----- DATA FOR THIS TASK -----
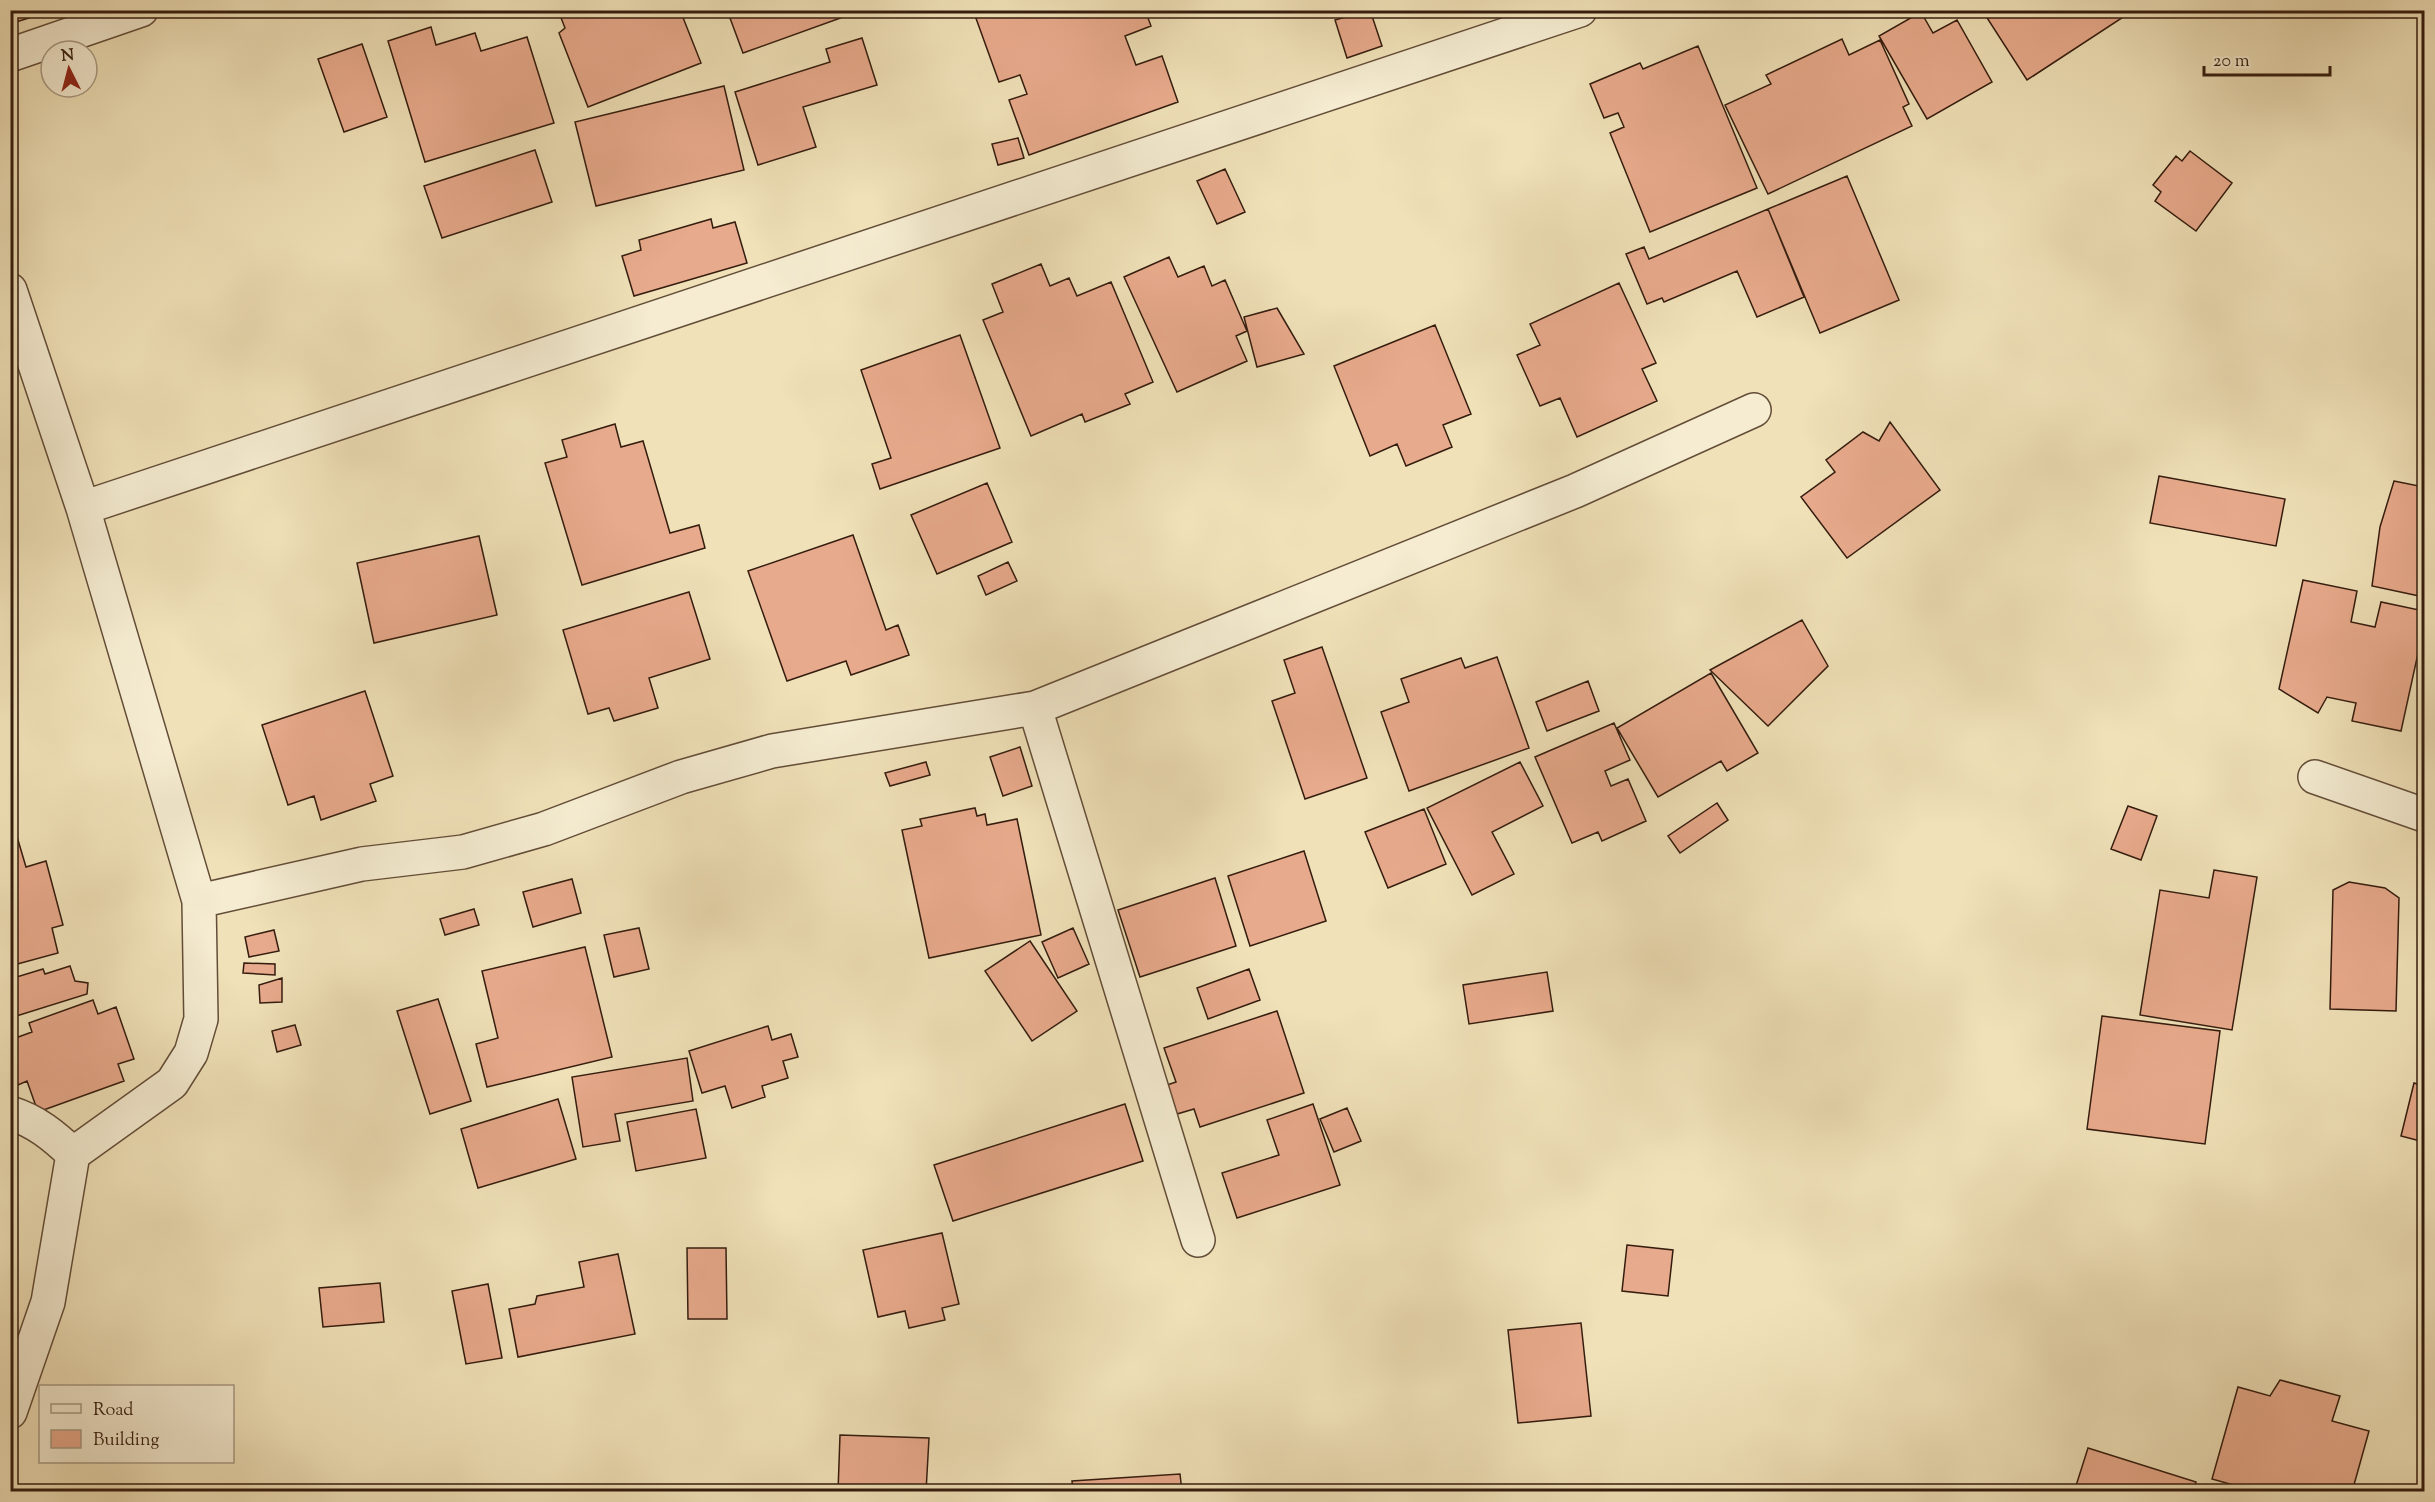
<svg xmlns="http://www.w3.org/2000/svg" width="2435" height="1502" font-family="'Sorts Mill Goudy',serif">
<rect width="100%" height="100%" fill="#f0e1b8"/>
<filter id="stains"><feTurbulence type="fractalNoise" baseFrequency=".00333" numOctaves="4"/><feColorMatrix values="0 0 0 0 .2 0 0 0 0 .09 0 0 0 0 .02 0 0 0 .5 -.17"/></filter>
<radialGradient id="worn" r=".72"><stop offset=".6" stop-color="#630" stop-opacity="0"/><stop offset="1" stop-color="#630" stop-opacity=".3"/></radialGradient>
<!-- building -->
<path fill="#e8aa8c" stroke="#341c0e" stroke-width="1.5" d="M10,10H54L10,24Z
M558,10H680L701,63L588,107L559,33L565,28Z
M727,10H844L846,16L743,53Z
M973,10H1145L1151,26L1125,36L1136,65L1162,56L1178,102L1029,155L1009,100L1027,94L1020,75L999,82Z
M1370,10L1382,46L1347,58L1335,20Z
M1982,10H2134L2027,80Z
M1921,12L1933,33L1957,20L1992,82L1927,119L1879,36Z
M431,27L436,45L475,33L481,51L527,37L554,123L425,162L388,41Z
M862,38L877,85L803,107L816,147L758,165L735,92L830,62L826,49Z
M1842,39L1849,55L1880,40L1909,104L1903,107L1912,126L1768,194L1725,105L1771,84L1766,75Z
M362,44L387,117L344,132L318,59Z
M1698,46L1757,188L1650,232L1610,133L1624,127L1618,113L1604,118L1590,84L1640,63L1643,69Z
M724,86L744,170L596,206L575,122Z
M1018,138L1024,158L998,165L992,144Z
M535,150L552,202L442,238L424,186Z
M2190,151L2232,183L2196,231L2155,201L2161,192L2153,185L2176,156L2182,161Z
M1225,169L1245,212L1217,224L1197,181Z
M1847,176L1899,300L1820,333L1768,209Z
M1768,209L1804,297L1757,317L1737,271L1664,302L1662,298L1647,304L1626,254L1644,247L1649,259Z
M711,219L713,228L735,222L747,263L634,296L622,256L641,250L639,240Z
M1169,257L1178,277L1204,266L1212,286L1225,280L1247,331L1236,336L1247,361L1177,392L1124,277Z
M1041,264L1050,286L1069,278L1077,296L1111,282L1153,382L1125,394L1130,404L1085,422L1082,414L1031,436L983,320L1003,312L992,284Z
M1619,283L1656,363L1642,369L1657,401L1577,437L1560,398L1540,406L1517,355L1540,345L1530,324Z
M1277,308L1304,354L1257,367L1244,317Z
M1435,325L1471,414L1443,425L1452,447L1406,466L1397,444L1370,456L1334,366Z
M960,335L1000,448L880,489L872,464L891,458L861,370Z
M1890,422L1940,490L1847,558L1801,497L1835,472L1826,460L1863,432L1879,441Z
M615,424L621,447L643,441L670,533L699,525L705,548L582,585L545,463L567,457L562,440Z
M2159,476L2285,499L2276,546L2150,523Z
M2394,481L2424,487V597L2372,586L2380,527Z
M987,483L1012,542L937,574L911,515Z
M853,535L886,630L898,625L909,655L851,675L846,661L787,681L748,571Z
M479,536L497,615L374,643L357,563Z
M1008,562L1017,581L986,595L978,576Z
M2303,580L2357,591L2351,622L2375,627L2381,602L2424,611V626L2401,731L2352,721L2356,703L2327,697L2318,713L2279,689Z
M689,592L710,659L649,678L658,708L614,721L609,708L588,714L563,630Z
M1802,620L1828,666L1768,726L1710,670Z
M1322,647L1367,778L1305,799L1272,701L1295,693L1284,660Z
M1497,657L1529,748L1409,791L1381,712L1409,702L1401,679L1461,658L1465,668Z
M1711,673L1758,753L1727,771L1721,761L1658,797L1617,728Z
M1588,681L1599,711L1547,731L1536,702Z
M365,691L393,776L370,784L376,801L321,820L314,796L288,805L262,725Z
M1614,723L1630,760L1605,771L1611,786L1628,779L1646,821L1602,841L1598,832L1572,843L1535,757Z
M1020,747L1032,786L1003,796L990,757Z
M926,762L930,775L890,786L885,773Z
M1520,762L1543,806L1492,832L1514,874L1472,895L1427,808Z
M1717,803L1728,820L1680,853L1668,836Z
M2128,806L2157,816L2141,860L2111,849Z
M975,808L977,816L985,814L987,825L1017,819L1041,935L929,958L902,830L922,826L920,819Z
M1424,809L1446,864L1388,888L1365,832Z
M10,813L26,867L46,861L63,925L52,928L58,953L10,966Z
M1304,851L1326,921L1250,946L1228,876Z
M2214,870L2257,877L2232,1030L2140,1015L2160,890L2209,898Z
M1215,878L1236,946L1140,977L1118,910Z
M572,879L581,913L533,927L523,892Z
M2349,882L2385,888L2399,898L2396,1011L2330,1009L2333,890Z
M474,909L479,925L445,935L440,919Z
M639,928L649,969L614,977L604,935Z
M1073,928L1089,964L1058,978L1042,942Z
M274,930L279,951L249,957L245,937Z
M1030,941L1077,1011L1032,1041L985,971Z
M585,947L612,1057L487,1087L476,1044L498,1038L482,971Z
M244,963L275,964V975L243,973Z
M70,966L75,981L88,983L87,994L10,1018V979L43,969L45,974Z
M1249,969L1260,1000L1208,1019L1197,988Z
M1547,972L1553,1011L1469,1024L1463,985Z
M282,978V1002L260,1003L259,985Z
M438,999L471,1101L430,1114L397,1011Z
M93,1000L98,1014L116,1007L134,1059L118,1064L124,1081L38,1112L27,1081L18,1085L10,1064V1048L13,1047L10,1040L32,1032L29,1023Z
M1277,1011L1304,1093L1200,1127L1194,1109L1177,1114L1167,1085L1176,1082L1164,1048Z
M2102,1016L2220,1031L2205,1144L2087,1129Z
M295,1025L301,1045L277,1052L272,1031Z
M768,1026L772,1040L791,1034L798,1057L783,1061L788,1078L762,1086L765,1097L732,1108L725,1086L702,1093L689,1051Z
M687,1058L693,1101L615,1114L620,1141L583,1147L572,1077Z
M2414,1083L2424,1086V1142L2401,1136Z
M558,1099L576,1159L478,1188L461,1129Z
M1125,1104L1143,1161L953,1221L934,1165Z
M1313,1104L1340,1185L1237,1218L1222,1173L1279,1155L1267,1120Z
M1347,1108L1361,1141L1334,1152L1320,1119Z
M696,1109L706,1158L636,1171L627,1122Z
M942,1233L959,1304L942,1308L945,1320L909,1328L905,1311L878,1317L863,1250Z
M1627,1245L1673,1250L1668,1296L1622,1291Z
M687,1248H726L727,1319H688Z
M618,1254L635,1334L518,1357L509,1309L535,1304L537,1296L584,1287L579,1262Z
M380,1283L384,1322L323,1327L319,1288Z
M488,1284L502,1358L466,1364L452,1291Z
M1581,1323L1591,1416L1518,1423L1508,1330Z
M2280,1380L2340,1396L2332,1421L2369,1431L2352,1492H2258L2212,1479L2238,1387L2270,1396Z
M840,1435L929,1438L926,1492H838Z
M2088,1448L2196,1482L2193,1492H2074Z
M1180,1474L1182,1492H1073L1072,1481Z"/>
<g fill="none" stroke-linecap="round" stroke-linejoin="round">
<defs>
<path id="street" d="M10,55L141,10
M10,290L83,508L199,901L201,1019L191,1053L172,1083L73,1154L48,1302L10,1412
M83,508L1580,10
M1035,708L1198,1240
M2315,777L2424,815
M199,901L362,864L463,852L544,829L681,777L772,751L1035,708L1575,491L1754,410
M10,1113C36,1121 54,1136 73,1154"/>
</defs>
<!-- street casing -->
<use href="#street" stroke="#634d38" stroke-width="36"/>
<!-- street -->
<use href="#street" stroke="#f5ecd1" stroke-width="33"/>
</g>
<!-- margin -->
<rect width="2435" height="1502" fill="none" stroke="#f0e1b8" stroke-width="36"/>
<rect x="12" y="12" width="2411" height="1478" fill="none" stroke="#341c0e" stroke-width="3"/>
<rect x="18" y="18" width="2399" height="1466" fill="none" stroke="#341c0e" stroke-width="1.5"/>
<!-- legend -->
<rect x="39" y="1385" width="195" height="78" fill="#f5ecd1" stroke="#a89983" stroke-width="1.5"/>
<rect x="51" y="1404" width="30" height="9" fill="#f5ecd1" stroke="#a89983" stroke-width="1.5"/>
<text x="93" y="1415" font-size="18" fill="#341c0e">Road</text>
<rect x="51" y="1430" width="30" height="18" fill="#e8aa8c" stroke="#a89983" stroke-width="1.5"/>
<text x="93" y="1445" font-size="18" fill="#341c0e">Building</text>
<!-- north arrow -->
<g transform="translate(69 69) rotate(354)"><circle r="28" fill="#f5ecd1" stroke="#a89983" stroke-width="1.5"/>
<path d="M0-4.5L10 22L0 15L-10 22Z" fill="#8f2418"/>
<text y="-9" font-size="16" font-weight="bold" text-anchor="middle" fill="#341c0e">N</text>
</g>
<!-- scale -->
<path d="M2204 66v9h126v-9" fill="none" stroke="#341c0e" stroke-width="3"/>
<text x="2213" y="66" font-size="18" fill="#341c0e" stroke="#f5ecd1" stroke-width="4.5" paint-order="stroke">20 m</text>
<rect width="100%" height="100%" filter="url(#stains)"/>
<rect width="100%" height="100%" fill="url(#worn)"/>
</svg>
-----
*REQUIRED WORK*: When a line in the listing includes the word "path", report that line in full.

*ANSWER*:
<path fill="#e8aa8c" stroke="#341c0e" stroke-width="1.5" d="M10,10H54L10,24Z
<path id="street" d="M10,55L141,10
<path d="M0-4.5L10 22L0 15L-10 22Z" fill="#8f2418"/>
<path d="M2204 66v9h126v-9" fill="none" stroke="#341c0e" stroke-width="3"/>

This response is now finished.